-- Opening Marker --

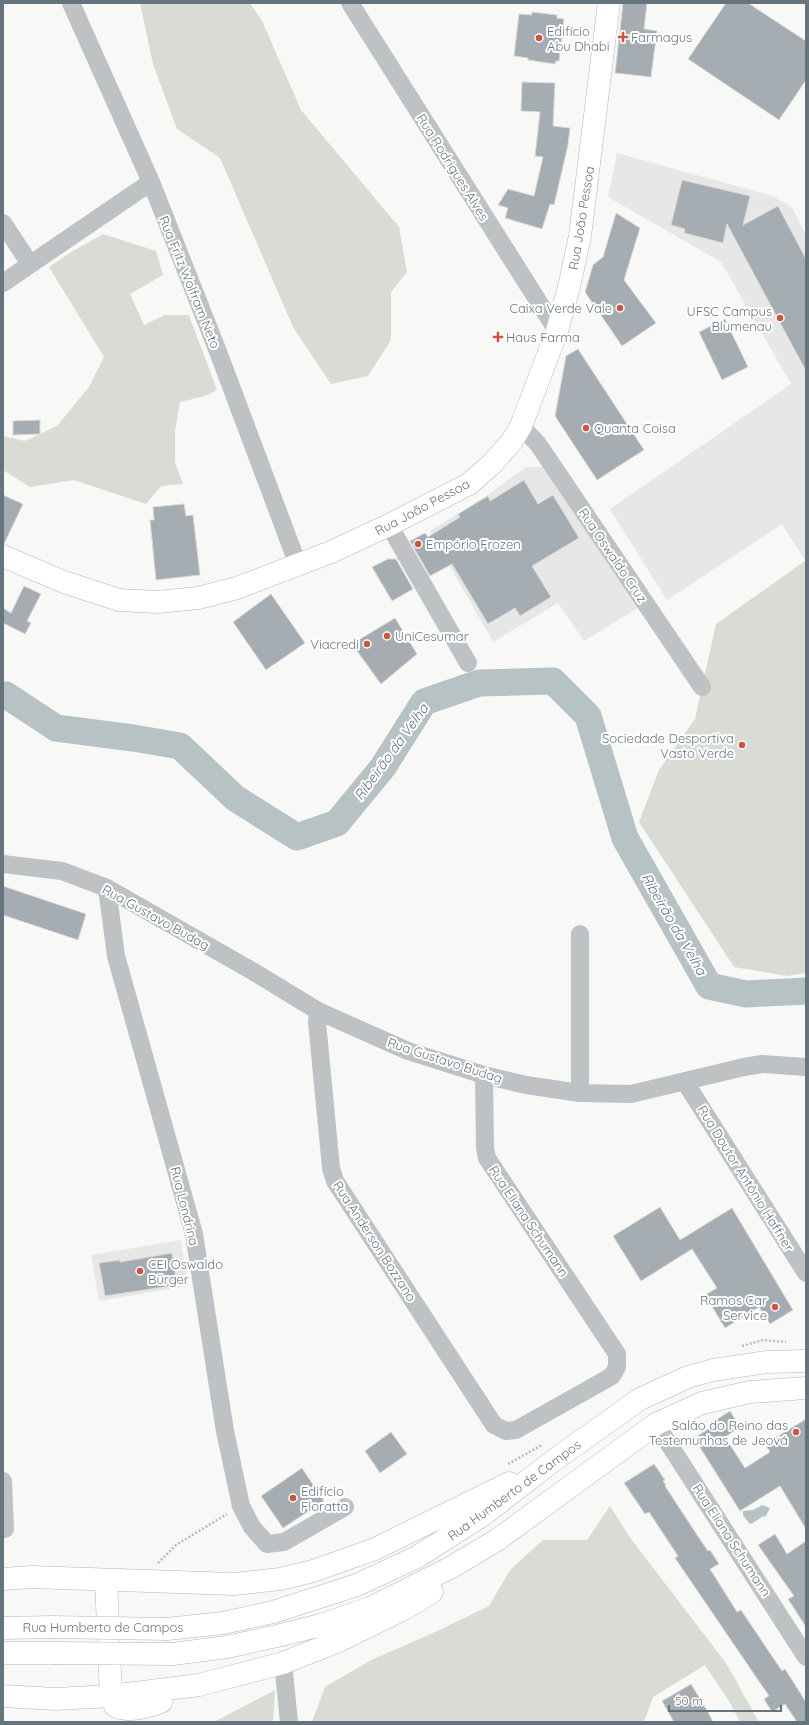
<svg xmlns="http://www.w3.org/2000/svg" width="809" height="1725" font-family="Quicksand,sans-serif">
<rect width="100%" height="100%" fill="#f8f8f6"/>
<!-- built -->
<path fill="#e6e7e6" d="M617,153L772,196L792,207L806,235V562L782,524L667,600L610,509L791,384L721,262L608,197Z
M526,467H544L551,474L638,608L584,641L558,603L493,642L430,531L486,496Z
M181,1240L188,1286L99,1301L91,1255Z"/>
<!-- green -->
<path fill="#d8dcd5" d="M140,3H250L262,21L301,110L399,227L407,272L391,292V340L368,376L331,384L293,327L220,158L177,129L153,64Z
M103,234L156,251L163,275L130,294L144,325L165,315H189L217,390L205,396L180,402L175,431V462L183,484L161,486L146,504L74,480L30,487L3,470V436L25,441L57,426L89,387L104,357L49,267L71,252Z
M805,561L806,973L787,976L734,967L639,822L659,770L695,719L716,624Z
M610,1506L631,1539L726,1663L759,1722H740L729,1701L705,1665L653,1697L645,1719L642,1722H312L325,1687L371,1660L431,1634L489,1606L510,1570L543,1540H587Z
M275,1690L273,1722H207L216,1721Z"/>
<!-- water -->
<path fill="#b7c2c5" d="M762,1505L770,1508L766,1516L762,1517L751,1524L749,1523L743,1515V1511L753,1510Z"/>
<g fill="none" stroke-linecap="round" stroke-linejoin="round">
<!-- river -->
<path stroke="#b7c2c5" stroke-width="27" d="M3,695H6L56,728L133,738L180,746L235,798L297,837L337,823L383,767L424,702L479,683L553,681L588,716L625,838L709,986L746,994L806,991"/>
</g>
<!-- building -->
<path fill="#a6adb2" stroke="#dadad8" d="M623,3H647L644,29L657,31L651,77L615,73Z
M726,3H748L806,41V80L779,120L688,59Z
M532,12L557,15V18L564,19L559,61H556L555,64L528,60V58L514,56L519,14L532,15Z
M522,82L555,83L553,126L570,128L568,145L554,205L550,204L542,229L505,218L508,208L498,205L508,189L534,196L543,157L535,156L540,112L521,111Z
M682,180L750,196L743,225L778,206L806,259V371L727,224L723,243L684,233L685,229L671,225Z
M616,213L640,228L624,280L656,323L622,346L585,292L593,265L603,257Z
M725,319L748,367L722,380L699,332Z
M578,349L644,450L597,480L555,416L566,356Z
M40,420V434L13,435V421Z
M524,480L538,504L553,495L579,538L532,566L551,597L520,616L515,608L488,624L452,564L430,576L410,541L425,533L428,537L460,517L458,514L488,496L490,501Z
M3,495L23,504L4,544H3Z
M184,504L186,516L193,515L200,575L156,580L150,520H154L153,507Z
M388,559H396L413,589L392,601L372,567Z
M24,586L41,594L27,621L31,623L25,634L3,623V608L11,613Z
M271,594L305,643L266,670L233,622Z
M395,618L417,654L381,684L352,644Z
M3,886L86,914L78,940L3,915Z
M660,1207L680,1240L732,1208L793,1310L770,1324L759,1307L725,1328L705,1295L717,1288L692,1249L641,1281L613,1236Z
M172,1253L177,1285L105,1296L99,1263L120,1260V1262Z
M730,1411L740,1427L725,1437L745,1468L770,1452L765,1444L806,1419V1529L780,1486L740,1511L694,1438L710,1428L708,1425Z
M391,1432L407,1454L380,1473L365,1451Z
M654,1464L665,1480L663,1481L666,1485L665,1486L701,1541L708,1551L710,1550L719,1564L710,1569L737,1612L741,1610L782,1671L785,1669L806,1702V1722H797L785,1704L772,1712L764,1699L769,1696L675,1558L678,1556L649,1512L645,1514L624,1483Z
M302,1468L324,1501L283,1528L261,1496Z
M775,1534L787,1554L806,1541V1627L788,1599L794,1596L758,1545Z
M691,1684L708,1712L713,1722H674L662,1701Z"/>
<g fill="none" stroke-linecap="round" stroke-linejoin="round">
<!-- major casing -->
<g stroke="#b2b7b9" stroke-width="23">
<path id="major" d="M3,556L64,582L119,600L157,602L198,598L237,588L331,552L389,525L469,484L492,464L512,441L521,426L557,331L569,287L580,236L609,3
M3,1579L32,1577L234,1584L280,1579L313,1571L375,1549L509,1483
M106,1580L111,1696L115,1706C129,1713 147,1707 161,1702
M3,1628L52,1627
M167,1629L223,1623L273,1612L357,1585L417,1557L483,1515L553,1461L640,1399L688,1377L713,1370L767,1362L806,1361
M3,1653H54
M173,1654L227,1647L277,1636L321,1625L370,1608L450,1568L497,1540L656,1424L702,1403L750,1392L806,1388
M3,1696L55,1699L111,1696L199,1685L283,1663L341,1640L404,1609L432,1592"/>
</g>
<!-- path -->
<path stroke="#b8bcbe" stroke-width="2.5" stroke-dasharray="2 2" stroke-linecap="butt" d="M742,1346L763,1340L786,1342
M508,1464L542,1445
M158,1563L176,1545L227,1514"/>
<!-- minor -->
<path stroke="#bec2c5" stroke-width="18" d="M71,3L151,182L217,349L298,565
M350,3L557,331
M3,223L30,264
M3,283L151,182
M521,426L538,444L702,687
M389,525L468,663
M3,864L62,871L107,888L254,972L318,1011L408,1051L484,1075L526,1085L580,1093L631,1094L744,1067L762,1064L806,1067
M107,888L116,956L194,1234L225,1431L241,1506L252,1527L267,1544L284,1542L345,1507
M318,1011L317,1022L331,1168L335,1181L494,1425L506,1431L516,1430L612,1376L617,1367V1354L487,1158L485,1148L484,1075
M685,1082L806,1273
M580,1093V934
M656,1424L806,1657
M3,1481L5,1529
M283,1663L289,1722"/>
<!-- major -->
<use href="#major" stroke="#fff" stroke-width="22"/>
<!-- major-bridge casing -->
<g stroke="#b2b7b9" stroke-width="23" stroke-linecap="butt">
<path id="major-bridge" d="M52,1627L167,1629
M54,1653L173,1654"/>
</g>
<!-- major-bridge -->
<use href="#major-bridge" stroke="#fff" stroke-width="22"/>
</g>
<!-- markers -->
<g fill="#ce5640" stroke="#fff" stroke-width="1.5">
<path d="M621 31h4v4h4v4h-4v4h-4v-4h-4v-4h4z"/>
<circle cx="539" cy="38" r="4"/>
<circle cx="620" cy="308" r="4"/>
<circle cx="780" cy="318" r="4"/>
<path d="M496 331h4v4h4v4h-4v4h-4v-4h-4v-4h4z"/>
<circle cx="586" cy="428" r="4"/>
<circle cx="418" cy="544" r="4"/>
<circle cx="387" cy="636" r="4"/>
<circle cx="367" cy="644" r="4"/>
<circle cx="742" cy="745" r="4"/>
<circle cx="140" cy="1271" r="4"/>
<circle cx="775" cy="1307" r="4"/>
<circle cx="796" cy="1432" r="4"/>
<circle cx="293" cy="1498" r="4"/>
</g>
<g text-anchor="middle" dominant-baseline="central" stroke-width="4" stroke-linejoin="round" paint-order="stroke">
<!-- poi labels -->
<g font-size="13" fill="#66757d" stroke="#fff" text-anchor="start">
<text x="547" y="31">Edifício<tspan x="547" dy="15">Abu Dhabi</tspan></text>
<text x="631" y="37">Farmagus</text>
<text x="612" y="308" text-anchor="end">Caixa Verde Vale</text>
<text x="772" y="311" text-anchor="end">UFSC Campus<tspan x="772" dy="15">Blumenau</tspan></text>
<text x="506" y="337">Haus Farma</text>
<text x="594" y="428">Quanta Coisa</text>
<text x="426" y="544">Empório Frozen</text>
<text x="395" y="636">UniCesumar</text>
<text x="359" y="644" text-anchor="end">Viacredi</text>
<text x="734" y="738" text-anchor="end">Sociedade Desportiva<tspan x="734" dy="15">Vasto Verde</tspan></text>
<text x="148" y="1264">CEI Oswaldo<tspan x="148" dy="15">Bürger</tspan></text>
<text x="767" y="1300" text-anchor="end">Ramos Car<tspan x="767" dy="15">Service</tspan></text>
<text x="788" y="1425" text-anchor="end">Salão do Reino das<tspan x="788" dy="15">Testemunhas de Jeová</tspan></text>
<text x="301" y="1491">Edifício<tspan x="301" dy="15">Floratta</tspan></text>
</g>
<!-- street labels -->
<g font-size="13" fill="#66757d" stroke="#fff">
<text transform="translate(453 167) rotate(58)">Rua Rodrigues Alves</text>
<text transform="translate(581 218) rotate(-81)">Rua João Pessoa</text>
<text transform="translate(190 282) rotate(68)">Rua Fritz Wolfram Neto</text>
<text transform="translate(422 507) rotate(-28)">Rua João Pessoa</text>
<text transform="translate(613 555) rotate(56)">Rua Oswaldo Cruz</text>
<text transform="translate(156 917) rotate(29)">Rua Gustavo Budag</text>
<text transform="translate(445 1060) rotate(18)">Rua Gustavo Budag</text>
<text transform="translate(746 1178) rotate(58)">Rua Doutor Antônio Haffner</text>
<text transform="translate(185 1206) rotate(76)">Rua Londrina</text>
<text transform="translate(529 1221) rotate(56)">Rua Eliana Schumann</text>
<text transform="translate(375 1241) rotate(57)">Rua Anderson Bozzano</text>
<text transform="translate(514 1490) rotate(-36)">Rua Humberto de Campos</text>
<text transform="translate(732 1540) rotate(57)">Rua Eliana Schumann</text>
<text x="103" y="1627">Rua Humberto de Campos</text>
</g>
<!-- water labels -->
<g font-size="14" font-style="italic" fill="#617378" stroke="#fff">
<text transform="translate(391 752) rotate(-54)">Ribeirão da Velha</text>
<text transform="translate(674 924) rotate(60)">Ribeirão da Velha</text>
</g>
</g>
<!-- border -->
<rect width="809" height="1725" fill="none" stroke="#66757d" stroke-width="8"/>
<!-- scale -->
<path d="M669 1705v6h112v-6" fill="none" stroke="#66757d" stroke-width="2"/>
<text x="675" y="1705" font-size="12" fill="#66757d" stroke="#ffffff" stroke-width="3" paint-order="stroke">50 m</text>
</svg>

-- Closing Marker --
-- Opening Marker --

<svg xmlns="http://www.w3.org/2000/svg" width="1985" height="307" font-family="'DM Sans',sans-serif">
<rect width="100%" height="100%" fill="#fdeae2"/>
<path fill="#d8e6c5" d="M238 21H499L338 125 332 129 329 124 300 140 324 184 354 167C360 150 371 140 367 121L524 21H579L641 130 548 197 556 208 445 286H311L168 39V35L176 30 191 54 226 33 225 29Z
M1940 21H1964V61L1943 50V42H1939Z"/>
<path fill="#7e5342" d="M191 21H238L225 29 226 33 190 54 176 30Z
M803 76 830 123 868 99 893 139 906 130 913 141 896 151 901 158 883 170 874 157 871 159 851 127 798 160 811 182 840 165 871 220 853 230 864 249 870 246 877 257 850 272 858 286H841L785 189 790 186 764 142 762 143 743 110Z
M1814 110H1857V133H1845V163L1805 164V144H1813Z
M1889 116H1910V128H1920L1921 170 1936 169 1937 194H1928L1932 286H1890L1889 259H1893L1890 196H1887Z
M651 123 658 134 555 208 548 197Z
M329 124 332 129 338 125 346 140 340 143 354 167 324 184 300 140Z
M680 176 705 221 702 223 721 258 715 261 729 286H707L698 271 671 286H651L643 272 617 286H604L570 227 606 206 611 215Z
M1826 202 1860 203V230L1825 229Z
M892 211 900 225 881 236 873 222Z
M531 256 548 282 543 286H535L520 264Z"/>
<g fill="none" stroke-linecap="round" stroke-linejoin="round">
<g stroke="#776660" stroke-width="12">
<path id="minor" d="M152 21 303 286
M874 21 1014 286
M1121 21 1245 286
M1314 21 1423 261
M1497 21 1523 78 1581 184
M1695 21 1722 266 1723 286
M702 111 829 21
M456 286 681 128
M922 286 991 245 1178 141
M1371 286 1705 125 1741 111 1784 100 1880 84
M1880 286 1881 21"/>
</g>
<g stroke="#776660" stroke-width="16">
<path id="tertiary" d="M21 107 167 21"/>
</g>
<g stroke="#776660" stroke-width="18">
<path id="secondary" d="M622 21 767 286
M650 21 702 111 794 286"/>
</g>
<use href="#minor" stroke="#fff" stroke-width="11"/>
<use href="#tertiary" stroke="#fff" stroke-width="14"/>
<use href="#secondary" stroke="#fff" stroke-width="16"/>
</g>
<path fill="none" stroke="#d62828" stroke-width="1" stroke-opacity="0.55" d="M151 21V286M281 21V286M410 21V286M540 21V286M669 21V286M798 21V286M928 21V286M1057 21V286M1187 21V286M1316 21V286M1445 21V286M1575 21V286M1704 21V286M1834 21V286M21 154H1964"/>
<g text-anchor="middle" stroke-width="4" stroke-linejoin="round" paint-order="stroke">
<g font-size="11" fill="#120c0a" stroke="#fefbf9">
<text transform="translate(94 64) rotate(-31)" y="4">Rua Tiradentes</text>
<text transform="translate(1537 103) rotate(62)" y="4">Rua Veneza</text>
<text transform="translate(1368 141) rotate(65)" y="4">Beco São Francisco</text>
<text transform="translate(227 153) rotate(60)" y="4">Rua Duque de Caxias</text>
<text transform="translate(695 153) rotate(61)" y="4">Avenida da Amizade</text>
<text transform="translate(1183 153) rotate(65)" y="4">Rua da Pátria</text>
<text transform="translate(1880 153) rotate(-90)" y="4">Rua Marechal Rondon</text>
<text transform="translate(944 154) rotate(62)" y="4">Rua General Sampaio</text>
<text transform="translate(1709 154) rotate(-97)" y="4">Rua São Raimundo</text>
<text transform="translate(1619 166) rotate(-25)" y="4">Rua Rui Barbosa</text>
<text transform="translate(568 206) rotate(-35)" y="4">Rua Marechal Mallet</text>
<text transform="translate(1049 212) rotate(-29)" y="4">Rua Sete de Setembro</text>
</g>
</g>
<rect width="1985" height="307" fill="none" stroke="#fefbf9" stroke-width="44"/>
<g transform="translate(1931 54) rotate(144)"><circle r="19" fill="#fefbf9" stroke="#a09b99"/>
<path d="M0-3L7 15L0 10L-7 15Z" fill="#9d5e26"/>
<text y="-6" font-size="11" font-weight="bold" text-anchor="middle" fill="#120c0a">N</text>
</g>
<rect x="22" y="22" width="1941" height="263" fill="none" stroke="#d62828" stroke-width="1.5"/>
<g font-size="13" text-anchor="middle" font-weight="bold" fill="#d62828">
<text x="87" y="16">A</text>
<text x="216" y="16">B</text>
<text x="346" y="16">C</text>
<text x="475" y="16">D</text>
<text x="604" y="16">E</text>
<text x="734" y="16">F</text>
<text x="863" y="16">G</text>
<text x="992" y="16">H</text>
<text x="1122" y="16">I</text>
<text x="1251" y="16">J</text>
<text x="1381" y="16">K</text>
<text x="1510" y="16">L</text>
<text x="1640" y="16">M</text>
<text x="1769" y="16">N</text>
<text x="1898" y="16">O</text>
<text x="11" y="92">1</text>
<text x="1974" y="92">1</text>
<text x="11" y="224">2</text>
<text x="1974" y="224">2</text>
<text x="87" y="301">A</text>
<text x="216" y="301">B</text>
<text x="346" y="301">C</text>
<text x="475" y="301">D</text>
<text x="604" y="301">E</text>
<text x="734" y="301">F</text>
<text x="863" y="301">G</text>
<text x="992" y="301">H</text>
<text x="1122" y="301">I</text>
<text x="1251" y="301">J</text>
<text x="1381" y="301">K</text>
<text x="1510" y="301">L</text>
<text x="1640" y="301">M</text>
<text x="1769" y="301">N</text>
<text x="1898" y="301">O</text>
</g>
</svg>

-- Closing Marker --

* _THE PROBLEM_
Repeat word for word the lines above that run from the line containing "M3,886L86,914L78,940L3,915Z" through the line containing "M685,1082L806,1273", both ends included, and nothing else.

* _FINISHED TASK_
M3,886L86,914L78,940L3,915Z
M660,1207L680,1240L732,1208L793,1310L770,1324L759,1307L725,1328L705,1295L717,1288L692,1249L641,1281L613,1236Z
M172,1253L177,1285L105,1296L99,1263L120,1260V1262Z
M730,1411L740,1427L725,1437L745,1468L770,1452L765,1444L806,1419V1529L780,1486L740,1511L694,1438L710,1428L708,1425Z
M391,1432L407,1454L380,1473L365,1451Z
M654,1464L665,1480L663,1481L666,1485L665,1486L701,1541L708,1551L710,1550L719,1564L710,1569L737,1612L741,1610L782,1671L785,1669L806,1702V1722H797L785,1704L772,1712L764,1699L769,1696L675,1558L678,1556L649,1512L645,1514L624,1483Z
M302,1468L324,1501L283,1528L261,1496Z
M775,1534L787,1554L806,1541V1627L788,1599L794,1596L758,1545Z
M691,1684L708,1712L713,1722H674L662,1701Z"/>
<g fill="none" stroke-linecap="round" stroke-linejoin="round">
<!-- major casing -->
<g stroke="#b2b7b9" stroke-width="23">
<path id="major" d="M3,556L64,582L119,600L157,602L198,598L237,588L331,552L389,525L469,484L492,464L512,441L521,426L557,331L569,287L580,236L609,3
M3,1579L32,1577L234,1584L280,1579L313,1571L375,1549L509,1483
M106,1580L111,1696L115,1706C129,1713 147,1707 161,1702
M3,1628L52,1627
M167,1629L223,1623L273,1612L357,1585L417,1557L483,1515L553,1461L640,1399L688,1377L713,1370L767,1362L806,1361
M3,1653H54
M173,1654L227,1647L277,1636L321,1625L370,1608L450,1568L497,1540L656,1424L702,1403L750,1392L806,1388
M3,1696L55,1699L111,1696L199,1685L283,1663L341,1640L404,1609L432,1592"/>
</g>
<!-- path -->
<path stroke="#b8bcbe" stroke-width="2.5" stroke-dasharray="2 2" stroke-linecap="butt" d="M742,1346L763,1340L786,1342
M508,1464L542,1445
M158,1563L176,1545L227,1514"/>
<!-- minor -->
<path stroke="#bec2c5" stroke-width="18" d="M71,3L151,182L217,349L298,565
M350,3L557,331
M3,223L30,264
M3,283L151,182
M521,426L538,444L702,687
M389,525L468,663
M3,864L62,871L107,888L254,972L318,1011L408,1051L484,1075L526,1085L580,1093L631,1094L744,1067L762,1064L806,1067
M107,888L116,956L194,1234L225,1431L241,1506L252,1527L267,1544L284,1542L345,1507
M318,1011L317,1022L331,1168L335,1181L494,1425L506,1431L516,1430L612,1376L617,1367V1354L487,1158L485,1148L484,1075
M685,1082L806,1273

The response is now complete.